I've recently been doing some volunteer work at this museum, National Museum of World War II Aviation - Home It is here in Colorado Springs, CO it has been open to the public since Oct' 2012 and it is open Tuesdays, Thursdays, and Saturdays from 9:45am to 4pm. They are working to make in the future to have interactive galleries. Very interesting pieces of aviation history from The flying tigers to the doolittle raid to one piece I found exciting of a soldier who got shot down and kept a journal every day, who escaped capture for 2 months until he maid his way back to his unit. They have a B25 that was used in the movie Pearl harbor to launch off a carrier. they have a few aircraft in the museum that they rotate and all but 1 are in flying condition which is a genuine republic razorback thunderbolt that is planned on getting a full resto. also they are currently working on 5 p38 lightnings with actual combat time but those are at westpac restorations which is right next door and no pictures are allowed in westpac.


----------



## joker_86z28 (Jan 19, 2013)

the man in the front of the p47d is an original Tuskegee airman who showed up today. also getting worked on in another hanger is a F4U corsair, hellcat, and a tigercat. I didnt get to many pics since my phone was about to die. On a side note, is there anyone I could get into contact with about if someone wants to donate to this museum like models/dioramas, books, memorabilia ?


----------



## Thorlifter (Jan 19, 2013)

Thanks for posting the pics!


----------



## vikingBerserker (Jan 19, 2013)

I agree, that's awesome!


----------



## wheelsup_cavu (Jan 29, 2013)

Really neat pictures. 


Wheels


----------



## joker_86z28 (Jan 29, 2013)

thanks yall, this saturday we are having a few ww2 vets stop by.


----------



## Wayne Little (Jan 30, 2013)

joker_86z28 said:


> thanks yall, this saturday we are having a few ww2 vets stop by.
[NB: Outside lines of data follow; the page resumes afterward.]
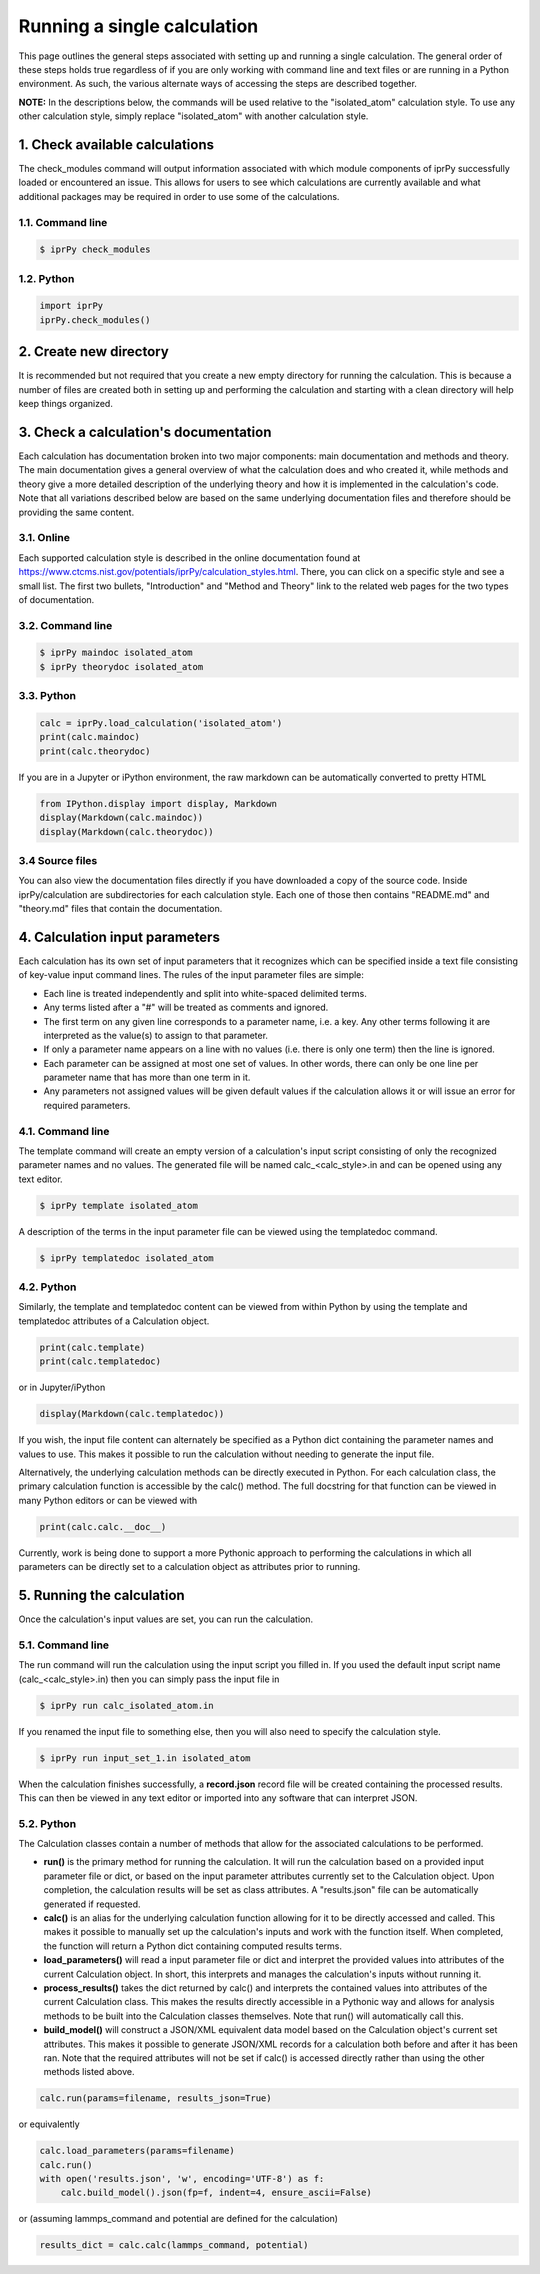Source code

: ============================
Running a single calculation
============================

This page outlines the general steps associated with setting up and running a
single calculation.  The general order of these steps holds true regardless of
if you are only working with command line and text files or are running in a
Python environment.  As such, the various alternate ways of accessing the steps
are described together.

**NOTE:** In the descriptions below, the commands will be used relative to the
"isolated_atom" calculation style.  To use any other calculation style, simply
replace "isolated_atom" with another calculation style.
 
1. Check available calculations
===============================

The check_modules command will output information associated with which module
components of iprPy successfully loaded or encountered an issue.  This allows
for users to see which calculations are currently available and what additional
packages may be required in order to use some of the calculations.

1.1. Command line
-----------------

.. code-block:: bash

    $ iprPy check_modules

1.2. Python
-----------

.. code-block:: python

    import iprPy
    iprPy.check_modules()

2. Create new directory
=======================

It is recommended but not required that you create a new empty directory for
running the calculation.  This is because a number of files are created both in
setting up and performing the calculation and starting with a clean directory
will help keep things organized.

3. Check a calculation's documentation
======================================

Each calculation has documentation broken into two major components: main
documentation and methods and theory.  The main documentation gives a general
overview of what the calculation does and who created it, while methods and
theory give a more detailed description of the underlying theory and how it is
implemented in the calculation's code.  Note that all variations described
below are based on the same underlying documentation files and therefore should
be providing the same content.

3.1. Online
-----------

Each supported calculation style is described in the online documentation found
at https://www.ctcms.nist.gov/potentials/iprPy/calculation_styles.html.  There,
you can click on a specific style and see a small list. The first two bullets,
"Introduction" and "Method and Theory" link to the related web pages for the
two types of documentation.

3.2. Command line
-----------------

.. code-block:: bash

    $ iprPy maindoc isolated_atom
    $ iprPy theorydoc isolated_atom

3.3. Python
-----------

.. code-block:: python

    calc = iprPy.load_calculation('isolated_atom')
    print(calc.maindoc)
    print(calc.theorydoc)

If you are in a Jupyter or iPython environment, the raw markdown can be
automatically converted to pretty HTML

.. code-block:: python

    from IPython.display import display, Markdown
    display(Markdown(calc.maindoc))
    display(Markdown(calc.theorydoc))

3.4 Source files
----------------

You can also view the documentation files directly if you have downloaded a
copy of the source code.  Inside iprPy/calculation are subdirectories for each
calculation style.  Each one of those then contains "README.md" and "theory.md"
files that contain the documentation.

4. Calculation input parameters
===============================

Each calculation has its own set of input parameters that it recognizes which
can be specified inside a text file consisting of key-value input command
lines.  The rules of the input parameter files are simple:

- Each line is treated independently and split into white-spaced delimited
  terms.

- Any terms listed after a "#" will be treated as comments and ignored.

- The first term on any given line corresponds to a parameter name, i.e. a key.
  Any other terms following it are interpreted as the value(s) to assign to
  that parameter.

- If only a parameter name appears on a line with no values (i.e. there is only
  one term) then the line is ignored.

- Each parameter can be assigned at most one set of values.  In other words,
  there can only be one line per parameter name that has more than one term in
  it.

- Any parameters not assigned values will be given default values if the
  calculation allows it or will issue an error for required parameters.

4.1. Command line
-----------------

The template command will create an empty version of a calculation's input
script consisting of only the recognized parameter names and no values.  The
generated file will be named calc_<calc_style>.in and can be opened using any
text editor.

.. code-block:: bash

    $ iprPy template isolated_atom

A description of the terms in the input parameter file can be viewed using the
templatedoc command.

.. code-block:: bash

    $ iprPy templatedoc isolated_atom

4.2. Python
-----------

Similarly, the template and templatedoc content can be viewed from within
Python by using the template and templatedoc attributes of a Calculation
object.

.. code-block:: python

    print(calc.template)
    print(calc.templatedoc)

or in Jupyter/iPython

.. code-block:: python
    
    display(Markdown(calc.templatedoc))

If you wish, the input file content can alternately be specified as a Python
dict containing the parameter names and values to use.  This makes it possible
to run the calculation without needing to generate the input file.

Alternatively, the underlying calculation methods can be directly executed in
Python.  For each calculation class, the primary calculation function is
accessible by the calc() method.  The full docstring for that function can be
viewed in many Python editors or can be viewed with

.. code-block:: python

    print(calc.calc.__doc__)

Currently, work is being done to support a more Pythonic approach to performing
the calculations in which all parameters can be directly set to a calculation
object as attributes prior to running.

5. Running the calculation
==========================

Once the calculation's input values are set, you can run the calculation.

5.1. Command line
-----------------

The run command will run the calculation using the input script you filled in.
If you used the default input script name (calc_<calc_style>.in) then you can
simply pass the input file in

.. code-block:: bash

    $ iprPy run calc_isolated_atom.in

If you renamed the input file to something else, then you will also need to
specify the calculation style.

.. code-block:: bash

    $ iprPy run input_set_1.in isolated_atom


When the calculation finishes successfully, a **record.json** record file will
be created containing the processed results.  This can then be viewed in any
text editor or imported into any software that can interpret JSON. 

5.2. Python
-----------

The Calculation classes contain a number of methods that allow for the
associated calculations to be performed.

- **run()** is the primary method for running the calculation.  It will run the
  calculation based on a provided input parameter file or dict, or based on the
  input parameter attributes currently set to the Calculation object.  Upon
  completion, the calculation results will be set as class attributes. A
  "results.json" file can be automatically generated if requested.

- **calc()** is an alias for the underlying calculation function allowing for
  it to be directly accessed and called.  This makes it possible to manually
  set up the calculation's inputs and work with the function itself.  When
  completed, the function will return a Python dict containing computed
  results terms.

- **load_parameters()** will read a input parameter file or dict and interpret
  the provided values into attributes of the current Calculation object.  In
  short, this interprets and manages the calculation's inputs without running
  it.

- **process_results()** takes the dict returned by calc() and interprets the
  contained values into attributes of the current Calculation class.  This
  makes the results directly accessible in a Pythonic way and allows for
  analysis methods to be built into the Calculation classes themselves.  Note
  that run() will automatically call this.

- **build_model()** will construct a JSON/XML equivalent data model based on
  the Calculation object's current set attributes.  This makes it possible to
  generate JSON/XML records for a calculation both before and after it has been
  ran.  Note that the required attributes will not be set if calc() is accessed
  directly rather than using the other methods listed above.

.. code-block:: python

    calc.run(params=filename, results_json=True)

or equivalently

.. code-block:: python
    
    calc.load_parameters(params=filename)
    calc.run()
    with open('results.json', 'w', encoding='UTF-8') as f:
        calc.build_model().json(fp=f, indent=4, ensure_ascii=False)

or (assuming lammps_command and potential are defined for the calculation)

.. code-block:: python
    
    results_dict = calc.calc(lammps_command, potential)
Full report with pictures.....get that phone charged up!


----------



## Night Fighter Nut (Jan 31, 2013)

Nice, I'll have to check them out next time I travel that way. If you are asking about donating to that museum yourself, it is best to talk to the director. I've had a couple of my models displayed in museums before and usually it just takes talking to someone there. Usually they are open for donations as long as it in line with the exhibits.


----------



## Gnomey (Jan 31, 2013)

Good stuff!


----------



## joker_86z28 (Feb 1, 2013)

Wayne Little said:


> Full report with pictures.....get that phone charged up!


OH will do, already have my camera with fresh batteries!


----------